Un professeur de droit à Science Po Rennes, avance que l’UE et les États-Unis ne devraient pas conclure un accord sur le plan formel. Il explique que l’exécutif européen n’a pas la compétence pour conclure un traité dans certains des domaines couverts (énergie, investissement, armement) et qu’un tel format « mettrait l’UE en contravention avec ses engagements OMC et l’exposerait à une plainte d’un pays tiers (notamment de la Chine) ». Selon lui, la solution trouvée pourrait avoir pour conséquence le contournement du Parlement européen dont l’approbation ne serait même pas nécessaire pour que les dispositions s’appliquent. Un destin que souhaite absolument éviter le social-démocrate allemand Bernd Lange, président de la commission du Commerce international du Parlement européen.
De Sefcovic à Macron : entre soulagement et inquiétudes »
Je suis 100 % sûr que cet accord est meilleur qu’une guerre commerciale avec les États-Unis », a affirmé le commissaire européen Maros Sefcovic, le 28 juillet à l’occasion d’une conférence de presse. Alors que Bruxelles tente de défendre son accord, l’annonce conjointe d’Ursula Von der Leyen et de Donald Trump a provoqué un tollé unanime en France.
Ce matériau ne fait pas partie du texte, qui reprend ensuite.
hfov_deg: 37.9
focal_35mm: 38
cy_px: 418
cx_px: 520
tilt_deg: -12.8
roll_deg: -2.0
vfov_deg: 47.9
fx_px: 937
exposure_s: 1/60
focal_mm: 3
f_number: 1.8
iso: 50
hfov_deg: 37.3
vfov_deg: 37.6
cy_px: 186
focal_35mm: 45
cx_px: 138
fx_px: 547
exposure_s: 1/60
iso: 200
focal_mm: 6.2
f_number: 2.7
Le président Emmanuel Macron a déploré le manque de puissance de l’UE dans la négociation, n’arrivant pas à se faire « craindre » par le président américain. Et il prévient : « Nous n’en resterons pas là ! ». Son Premier ministre, François Bayrou, est allé encore plus loin, évoquant « un jour sombre » et accusant la présidente de la Commission européenne de « soumission » tandis que Benjamin Haddad, le ministre de l’Europe, parle d’un accord commercial « déséquilibré ». Plus pragmatique, le chancelier allemand Friedrich Merz salue un compromis qui permet d’éviter « une escalade inutile » même s’il n’est pas satisfait du résultat final. De son côté, la présidente du Conseil italien, Giorgia Meloni, réputée proche du pouvoir américain, est soulagée d’avoir évité une guerre commerciale mais souhaite analyser le compromis dans ses détails.
Trump conclut des « deals » et sanctionne le Brésil
Au-delà de l’UE, le président américain a conclu des multiples accords avec ses partenaires commerciaux. Dernier en date : la Corée du Sud qui a finalisé, le 30 juillet, un compromis avec Washington. Comme l’UE, ses exportations en direction des États-Unis seront dorénavant taxées à hauteur de 15 % (contre 25 % initialement).
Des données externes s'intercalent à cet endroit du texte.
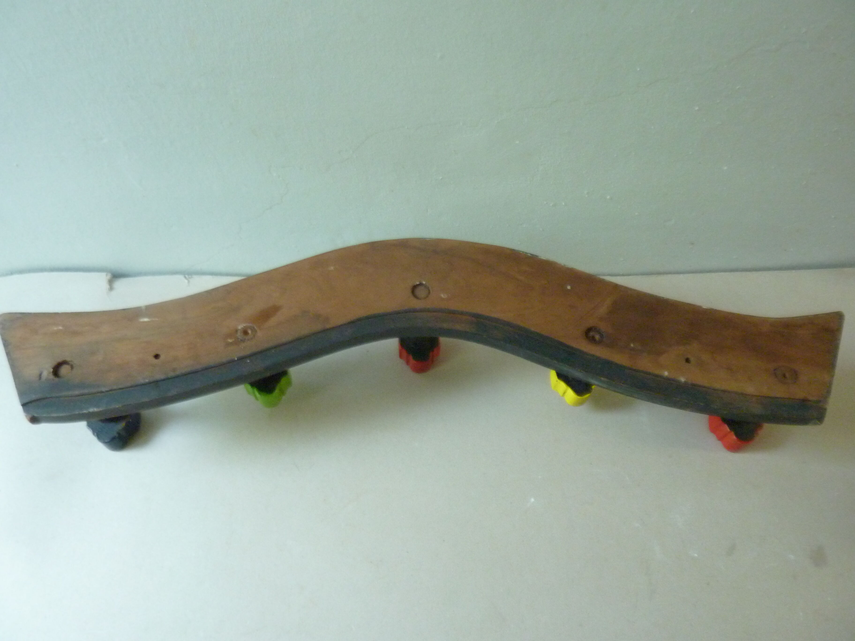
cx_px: 428
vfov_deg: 54.9
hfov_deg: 69.4
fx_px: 617
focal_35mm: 25
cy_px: 320
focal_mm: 4.1
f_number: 3.3
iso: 400
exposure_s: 1/25
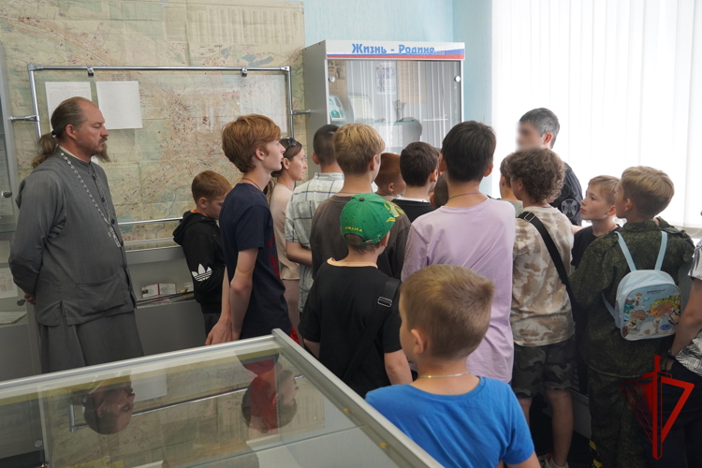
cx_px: 351
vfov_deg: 40.0
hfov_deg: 57.2
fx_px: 643
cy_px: 234
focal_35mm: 33
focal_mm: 22
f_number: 4
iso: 1000
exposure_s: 1/160
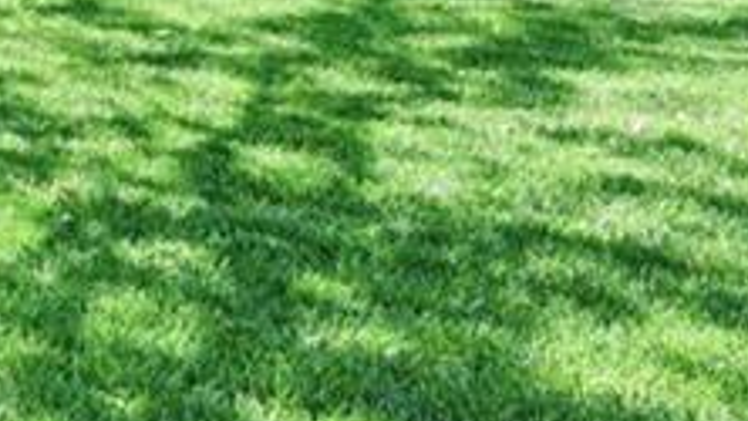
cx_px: -414
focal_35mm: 89
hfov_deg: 20.1
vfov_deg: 12.8
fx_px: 1774
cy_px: -209
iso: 100
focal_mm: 18.5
Ce pays vient s’ajouter au Japon (15 % au lieu de 25 %), à l’Indonésie (19 % contre 32 %) ou encore aux Philippines (19 % contre 20 %). Le Royaume-Uni a, lui, réussi à négocier un taux de droit de douane de 10 %, en moyenne. De son côté, le Brésil du président Luis Inacio Lula da Silva se voit, lui, sanctionné de son traitement accordé à son prédécesseur Jair Bolsonaro.
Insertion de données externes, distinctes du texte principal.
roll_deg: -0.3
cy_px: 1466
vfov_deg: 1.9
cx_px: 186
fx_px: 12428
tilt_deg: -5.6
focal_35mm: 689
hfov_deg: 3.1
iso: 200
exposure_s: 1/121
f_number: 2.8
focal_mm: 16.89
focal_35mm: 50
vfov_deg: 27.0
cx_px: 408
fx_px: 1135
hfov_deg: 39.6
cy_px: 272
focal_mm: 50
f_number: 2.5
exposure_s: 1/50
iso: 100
Le locataire de la Maison Blanche a décidé, le 30 juillet, de porter le montant des droits de douane à 50 % afin de « faire face aux politiques, pratiques et actions récentes du gouvernement brésilien » qu’il considère être « une menace inhabituelle et extraordinaire pour la sécurité nationale » des États-Unis. Certains produits alimentaires, comme le jus d’orange ou les noix, et certains engrais en sont exemptés.